How to choose your vape juice for maximum coil life: An e-liquid with a 50/50 VG/PG ratio doesn’t kill coils quickly and will work fine even with very large sub-ohm vape tanks.

Flavours Affect Coil Life

The flavours in your e-liquid may seem fairly innocuous, but the fact is that some flavours – particularly those that are darker in colour – often leave residue on coils because they don’t vaporize fully when they’re heated. 




Tobacco extract is one of the worst offenders in this area. E-liquid with naturally extracted tobacco – or NET – is very rare in vape shops today because tobacco extracts don’t really taste all that much like tobacco and as a result aren’t that popular. If you do happen to find an e-liquid containing NET, though, be warned that it may to reduced coil longevity because tobacco extracts often contain particulate matter that sticks to the coil and burns. Several other flavouring agents also shorten coil life. Menthol, however, does not leave residue on a vape coil.

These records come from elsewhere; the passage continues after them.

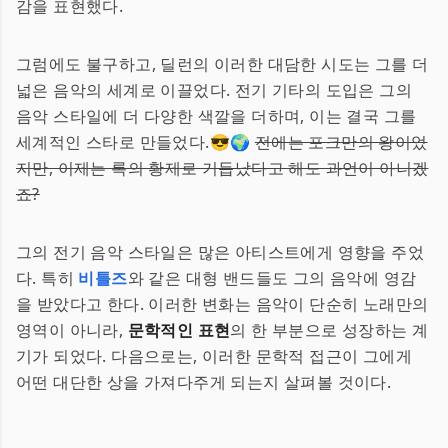
감을 표현했다.
그럼에도 불구하고, 딜런의 이러한 대담한 시도는 그를 더
넓은 음악의 세계로 이끌었다. 전기 기타의 도입은 그의
음악 스타일에 더 다양한 색깔을 더하며, 이는 결국 그를
세계적인 스타로 만들었다.😎🌍
전에는 포크만의 왕이었
지만, 이제는 록의 황제로 거듭났다고 해도 과언이 아니겠
죠?
그의 전기 음악 스타일은 많은 아티스트에게 영향을 주었
다. 특히
비틀즈
와 같은 대형 밴드들도 그의 음악에 영감
을 받았다고 한다. 이러한 변화는 음악이 단순히 노래만의
영역이 아니라,
문학적인 표현
의 한 부분으로 성장하는 계
기가 되었다. 다음으로는, 이러한 문학적 접근이 그에게
어떤 대단한 상을 가져다주게 되는지 살펴볼 것이다.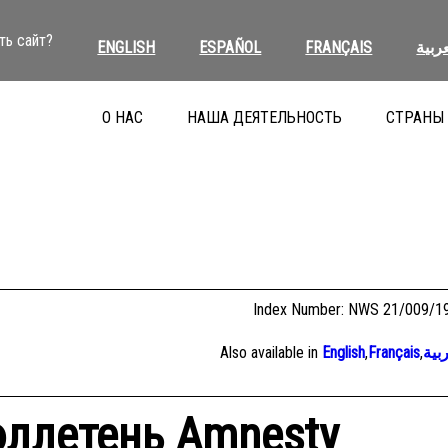
ть сайт?
ENGLISH
ESPAÑOL
FRANÇAIS
عربية
О НАС
НАША ДЕЯТЕЛЬНОСТЬ
СТРАНЫ
Index Number: NWS 21/009/1
Also available in
English
,
Français
,
بية
ллетень Amnesty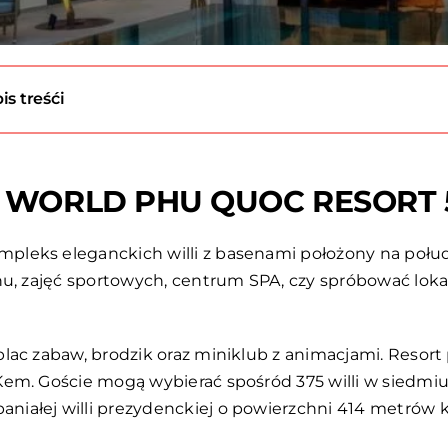
is treśći
WORLD PHU QUOC RESORT 5
pleks eleganckich willi z basenami położony na poł
senu, zajęć sportowych, centrum SPA, czy spróbować 
plac zabaw, brodzik oraz miniklub z animacjami. Resor
em. Goście mogą wybierać spośród 375 willi w siedmiu
niałej willi prezydenckiej o powierzchni 414 metrów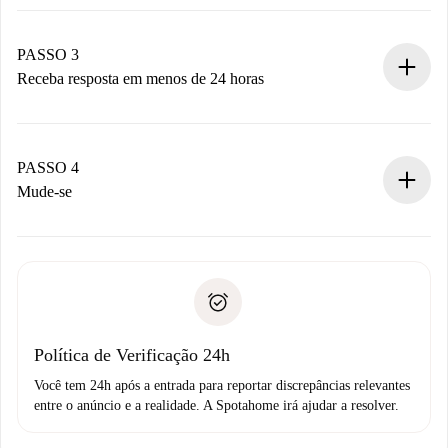
Envie detalhes básicos do seu perfil e método de
pagamento.
Não cobramos nada até que o proprietário confirme.
PASSO 3
Receba resposta em menos de 24 horas
O proprietário tem até 24 horas para confirmar.
Se aceita, faremos a cobrança e conectaremos você ao
proprietário.
PASSO 4
Se recusada: não cobraremos nada e ofereceremos
Mude-se
alternativas.
Combine os detalhes da chegada com o proprietário,
Documentos necessários para “
Spotahome plus
”.
entrega das chaves, etc.
Documento de identidade ou Passaporte
A Spotahome só transferirá o primeiro pagamento se você
Comprovante de solvência
não comunicar nenhum problema.
Débito direto bancário
Política de Verificação 24h
Você tem 24h após a entrada para reportar discrepâncias relevantes
entre o anúncio e a realidade. A Spotahome irá ajudar a resolver.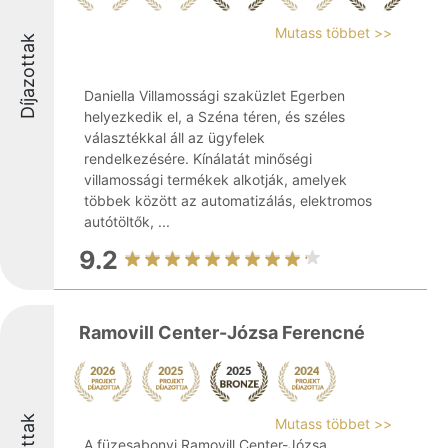
Mutass többet >>
Díjazottak
Daniella Villamossági szaküzlet Egerben
helyezkedik el, a Széna téren, és széles
választékkal áll az ügyfelek
rendelkezésére. Kínálatát minőségi
villamossági termékek alkotják, amelyek
többek között az automatizálás, elektromos
autótöltők, ...
9.2
Ramovill Center-Józsa Ferencné
Mutass többet >>
A füzesabonyi Ramovill Center-Józsa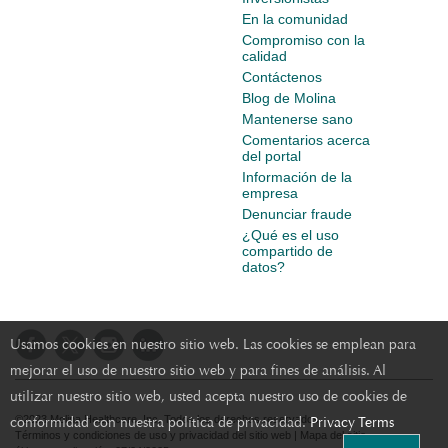
En la comunidad
Compromiso con la
calidad
Contáctenos
Blog de Molina
Mantenerse sano
Comentarios acerca
del portal
Información de la
empresa
Denunciar fraude
¿Qué es el uso
compartido de
datos?
Usamos cookies en nuestro sitio web. Las cookies se emplean para
mejorar el uso de nuestro sitio web y para fines de análisis. Al
utilizar nuestro sitio web, usted acepta nuestro uso de cookies de
conformidad con nuestra política de privacidad.
Privacy Terms
©2023 Molina Healthcare, Inc. Todos los derechos reservados.
Términos y condiciones de uso y privacidad del sitio web
|
Mapa del sitio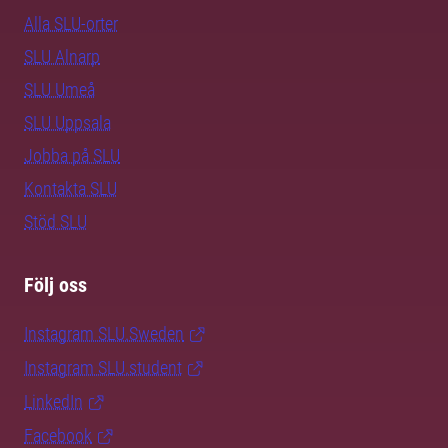
Alla SLU-orter
SLU Alnarp
SLU Umeå
SLU Uppsala
Jobba på SLU
Kontakta SLU
Stöd SLU
Följ oss
Instagram SLU.Sweden
Instagram SLU.student
LinkedIn
Facebook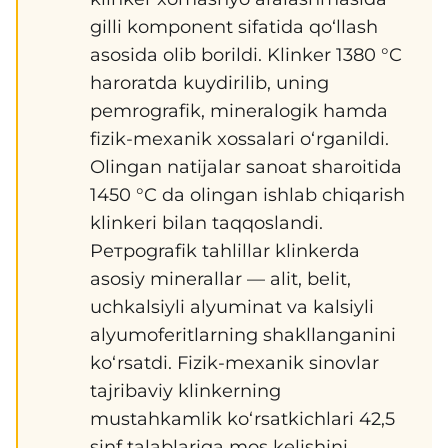
gilli komponent sifatida qo‘llash
asosida olib borildi. Klinker 1380 °C
haroratda kuydirilib, uning
pеmrografik, mineralogik hamda
fizik-mexanik xossalari o‘rganildi.
Olingan natijalar sanoat sharoitida
1450 °C da olingan ishlab chiqarish
klinkeri bilan taqqoslandi.
Pетрografik tahlillar klinkerda
asosiy minerallar — alit, belit,
uchkalsiyli alyuminat va kalsiyli
alyumoferitlarning shakllanganini
ko‘rsatdi. Fizik-mexanik sinovlar
tajribaviy klinkerning
mustahkamlik ko‘rsatkichlari 42,5
sinf talablariga mos kelishini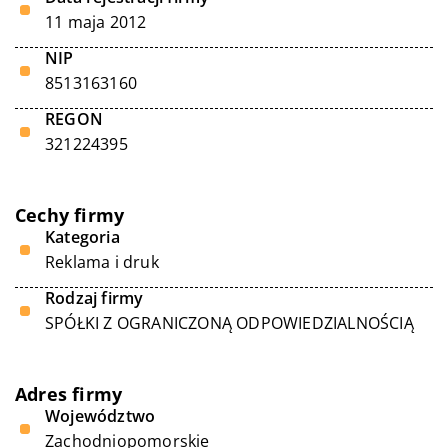
11 maja 2012
NIP
8513163160
REGON
321224395
Cechy firmy
Kategoria
Reklama i druk
Rodzaj firmy
SPÓŁKI Z OGRANICZONĄ ODPOWIEDZIALNOŚCIĄ
Adres firmy
Województwo
Zachodniopomorskie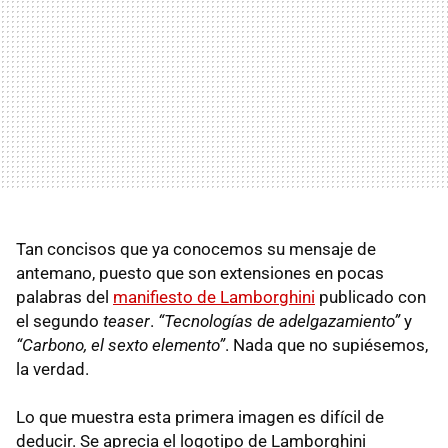
Tan concisos que ya conocemos su mensaje de
antemano, puesto que son extensiones en pocas
palabras del
manifiesto de Lamborghini
publicado con
el segundo
teaser
.
“Tecnologías de adelgazamiento”
y
“Carbono, el sexto elemento”
. Nada que no supiésemos,
la verdad.
Lo que muestra esta primera imagen es difícil de
deducir. Se aprecia el logotipo de Lamborghini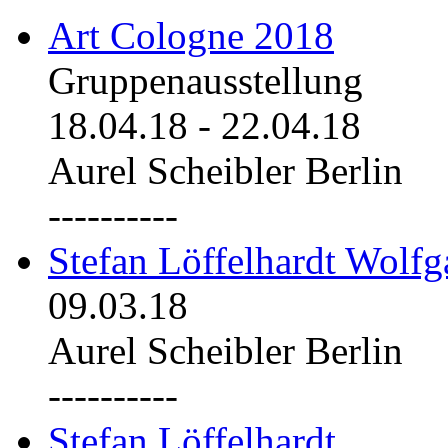
Art Cologne 2018
Gruppenausstellung
18.04.18
-
22.04.18
Aurel Scheibler Berlin
----------
Stefan Löffelhardt Wolfg
09.03.18
Aurel Scheibler Berlin
----------
Stefan Löffelhardt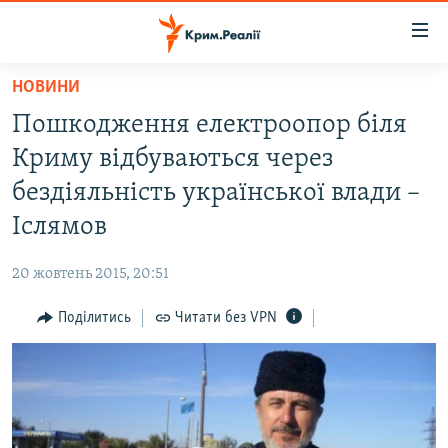
Доступність
посилання
Перейти
НОВИНИ
до
НОВИНИ
Пошкодження електроопор біля
основного
ВОДА.КРИМ
матеріалу
Криму відбуваються через
ВІДЕО ТА ФОТО
Перейти
бездіяльність української влади –
до
ПОЛІТИКА
Іслямов
основної
БЛОГИ
навігації
20 жовтень 2015, 20:51
Перейти
ПОГЛЯД
до
Поділитись
Читати без VPN
ІНТЕРВ'Ю
пошуку
ВСЕ ЗА ДЕНЬ
СПЕЦПРОЕКТИ
ЯК ОБІЙТИ БЛОКУВАННЯ
ДЕПОРТАЦІЯ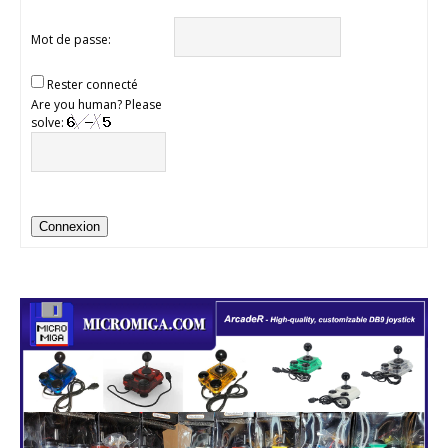
Mot de passe:
Rester connecté
Are you human? Please
solve:
Connexion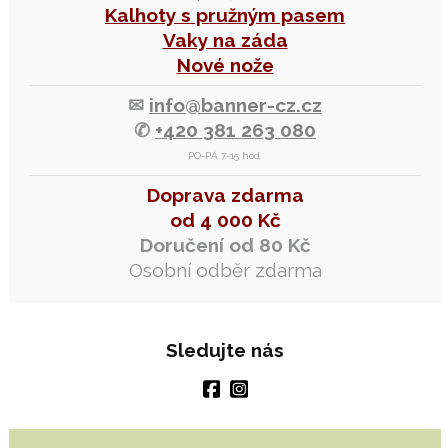
Kalhoty s pružným pasem
Vaky na záda
Nové nože
✉
info@banner-cz.cz
✆
+420 381 263 080
PO-PÁ 7-15 hod.
Doprava zdarma
od 4 000 Kč
Doručení od 80 Kč
Osobní odběr zdarma
Sledujte nás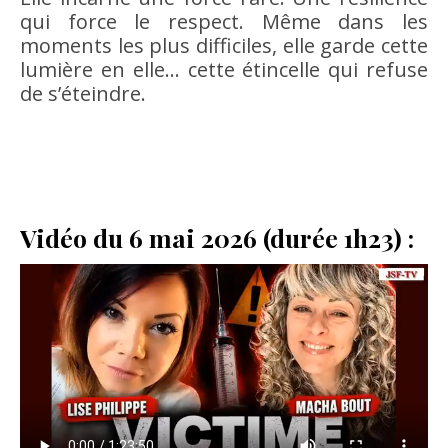
qui force le respect. Même dans les
moments les plus difficiles, elle garde cette
lumière en elle… cette étincelle qui refuse
de s’éteindre.
Vidéo du 6 mai 2026 (durée 1h23) :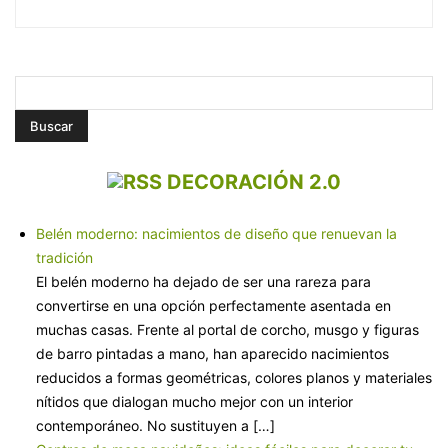
DECORACIÓN 2.0
Belén moderno: nacimientos de diseño que renuevan la
tradición
El belén moderno ha dejado de ser una rareza para
convertirse en una opción perfectamente asentada en
muchas casas. Frente al portal de corcho, musgo y figuras
de barro pintadas a mano, han aparecido nacimientos
reducidos a formas geométricas, colores planos y materiales
nítidos que dialogan mucho mejor con un interior
contemporáneo. No sustituyen a […]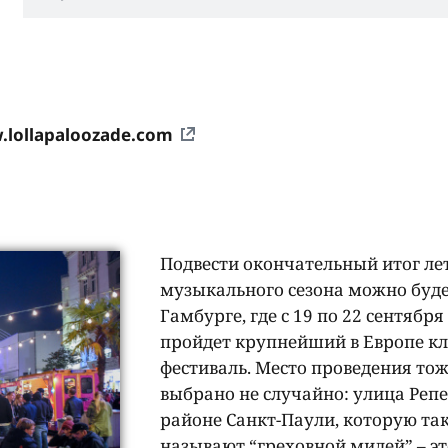
lollapaloozade.com
Подвести окончательный итог ле
музыкального сезона можно буде
Гамбурге, где с 19 по 22 сентября
пройдет крупнейший в Европе к
фестиваль. Место проведения то
выбрано не случайно: улица Репе
районе Санкт-Паули, которую та
называют “греховной милей” – эт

How to choose your vape juice for maximum coil life: Select an e-liquid with a neutral, mild flavour for maximum coil life. Heavily flavoured e-liquids will tend to leave residue on your coil, even if they contain no added sweeteners.

Vape Juice Consumption Affects Coil Life

The last factor that you need to consider with regard to how your e-liquid effects your coil life is how much e-liquid you’re actually using. Substances in your e-liquid that are detrimental to coil life will have an even greater impact if you use more vape juice. If you’re a long-term vaper, that’s probably why you’re reading this article now even though you’ve never had to think too much about coil life in the past. You probably upgraded to a more powerful tank and found that your coils don’t last as long as they once did. Well, now you know the reason. The more vape juice you use, the shorter your coil life will be if your e-liquid contains any ingredients that tend to leave residue behind.

How to choose your vape juice for maximum coil life: Consider switching to a low-output vaping device such as a pod system. Using a low-wattage device reduces your e-liquid consumption and will increase coil life – even if you’re using a heavily sweetened vape juice.